I found that if I manipulated the axle of the read-write-head arm where it came out through the bottom of the drive, it would "unstick" the head from the surface of the disk, and the thing would boot! I imagine there was some kind of lubricant in there that would congeal when the machine was off for a certain amount of time.
So I left the drive slot cover off, and "fingering" the drive would get it to start reliably for a number of years after that.
Huh this is really good to know, I have a drive where the head seems to "stick" to the drive (or something)... I wonder if that's a potential common solution, just jostle it around and/or lubricate it to free it up a bit??
It's called stiction. On old stepper-motor-based drives this would commonly happen if the heads weren't parked before powering off. I don't recommend directly manipulating the actuator as you can literally shear the heads off the actuator arm with too much force, but a bit of oblique shock to the side of the drive will usually unstick them with less risk of damage.
I got a cheap used original PS4 and it wouldn't power up unless you put pressure on the mainboard, right around the PSU.
I took pieces of wood, and a clamp and applied pressure there and it worked.
The same pressure is applied if you use washers on the heatsink clamp - I did that and it's been running fine for months.
The solder joints on the GPU get brittle under the stress of heat and compressing it restores the connection. Pressure or re-flowing is really just a band-aid, the real fix is to re-ball the GPU but that gets expensive.
Classic. This was a common failure mode for the 360 as well. Used to fix friends 360s that had the red ring of death by tearing them down, tightening the braces underneath the heat sink, and adding an additional case fan.
Never actually had to escalate to reflowing the BGA mount underneath the GPU but recall tutorials of how to do that in a consumer oven.. thank goodness I never tried that one at home.

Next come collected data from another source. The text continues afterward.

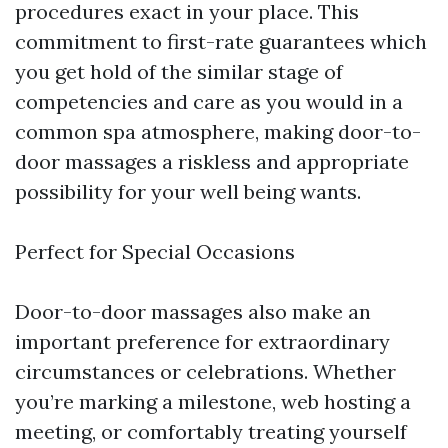
procedures exact in your place. This
commitment to first-rate guarantees which
you get hold of the similar stage of
competencies and care as you would in a
common spa atmosphere, making door-to-
door massages a riskless and appropriate
possibility for your well being wants.
Perfect for Special Occasions
Door-to-door massages also make an
important preference for extraordinary
circumstances or celebrations. Whether
you’re marking a milestone, web hosting a
meeting, or comfortably treating yourself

The real hack with the 360 with that issue was to wrap it in towels and turn it on so it'd cook and reflow itself. Absolutely bonkers that trick worked for anyone at all, let alone for enough people for it to be a "thing".
Tech is already pretty reliable in my experience (At least the cheap stuff that isn't as high power and doesn't thermal cycle as much I guess), but getting rid of solder as a failure mode and making chips swappable would be so cool.
If they could somehow make production grade Z axis tape we could just tape the parts on with a 3d printed frame for position, and anyone could do component level repair without much skill.
And all the chips from dead devices could be reusable, if there was a way to automatically sort them all.
I had that with an old drive that was in a drawer for years. I tried it many times and it wouldn't start. Then I accidentally dropped it (it landed pretty hard, hitting a metal table leg)... After that it worked fine and I was able to copy off all the data.
I've stuck drives in the freezer twice and they worked long enough to recover the data after. Both were small spinning external drives (laptop hdds) that had stopped working completely.